▶ _WHAT THE TASK REQUIRES_
Copy the rows word for word, starting at the first one and ending with the line that contains "13: (39, 77)", both included. Leave the pictures out.

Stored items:
⁂

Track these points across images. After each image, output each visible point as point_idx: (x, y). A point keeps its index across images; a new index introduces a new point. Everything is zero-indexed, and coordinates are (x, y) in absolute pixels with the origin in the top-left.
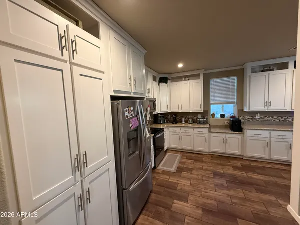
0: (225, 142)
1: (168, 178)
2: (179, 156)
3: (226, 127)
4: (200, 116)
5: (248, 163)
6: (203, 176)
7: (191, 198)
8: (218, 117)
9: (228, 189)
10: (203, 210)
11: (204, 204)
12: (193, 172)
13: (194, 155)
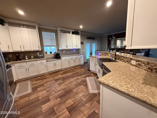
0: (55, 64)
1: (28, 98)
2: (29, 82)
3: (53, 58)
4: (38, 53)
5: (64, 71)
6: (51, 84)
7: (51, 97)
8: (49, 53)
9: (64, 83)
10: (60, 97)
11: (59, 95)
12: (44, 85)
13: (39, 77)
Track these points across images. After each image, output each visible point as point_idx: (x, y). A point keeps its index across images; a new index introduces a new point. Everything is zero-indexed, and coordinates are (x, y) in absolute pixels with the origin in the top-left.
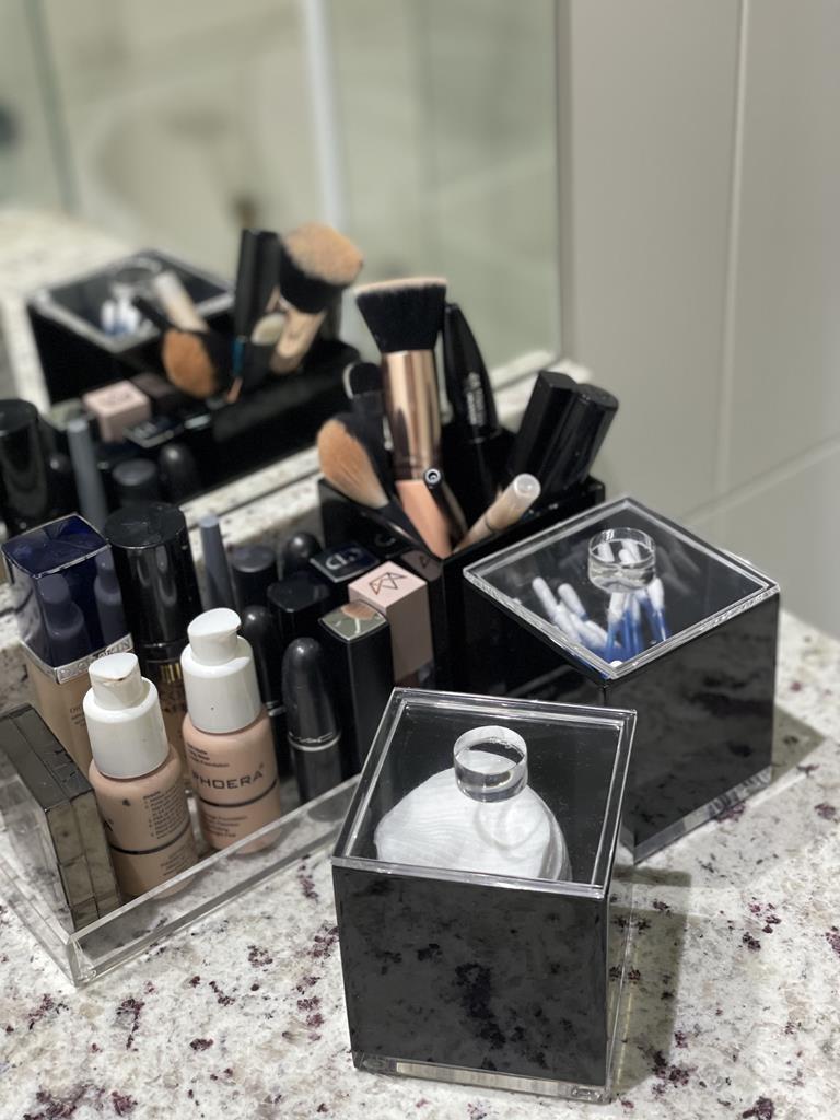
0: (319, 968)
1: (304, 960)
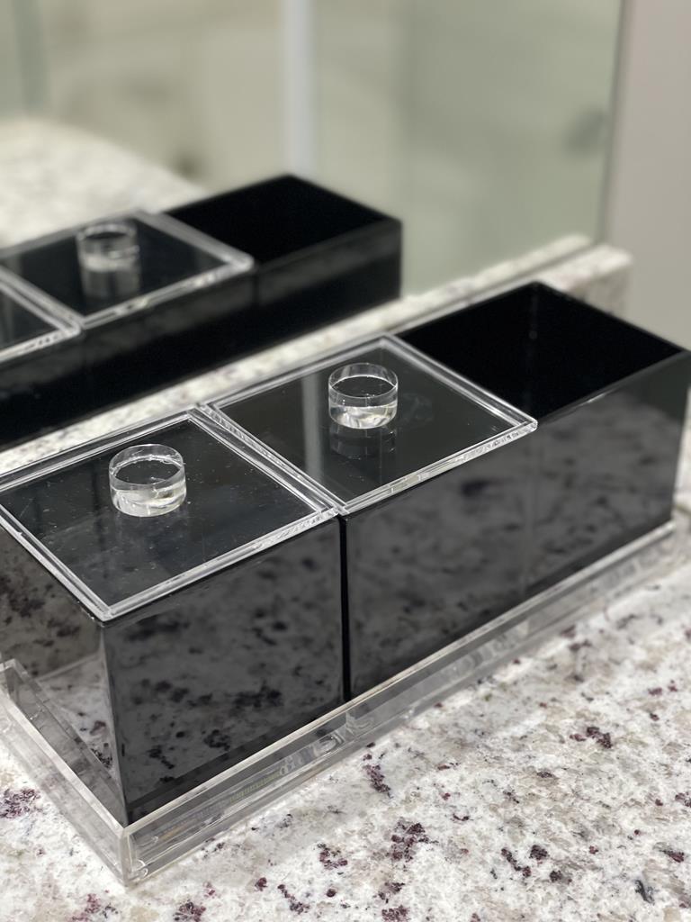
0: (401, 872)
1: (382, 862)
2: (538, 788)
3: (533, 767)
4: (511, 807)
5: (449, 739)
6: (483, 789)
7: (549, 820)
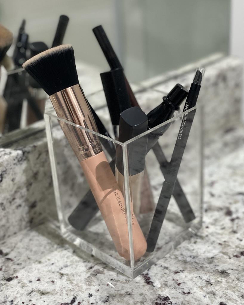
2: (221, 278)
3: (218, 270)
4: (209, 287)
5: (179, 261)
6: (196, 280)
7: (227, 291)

⁂

▶ _ANSWER SECTION_
Track these points across images. After each image, output each visible point as point_idx: (x, y). A point keeps its index across images; a new index introduces a new point. Everything is zero-indexed, and coordinates are (x, y) in absolute pixels with the origin in the top-left.
0: (225, 142)
1: (168, 178)
2: (179, 156)
3: (226, 127)
4: (200, 116)
5: (248, 163)
6: (203, 176)
7: (191, 198)
8: (218, 117)
9: (228, 189)
10: (203, 210)
11: (204, 204)
12: (193, 172)
13: (194, 155)
0: (55, 64)
1: (28, 98)
2: (29, 82)
3: (53, 58)
4: (38, 53)
5: (64, 71)
6: (51, 84)
7: (51, 97)
8: (49, 53)
9: (64, 83)
10: (60, 97)
11: (59, 95)
12: (44, 85)
13: (39, 77)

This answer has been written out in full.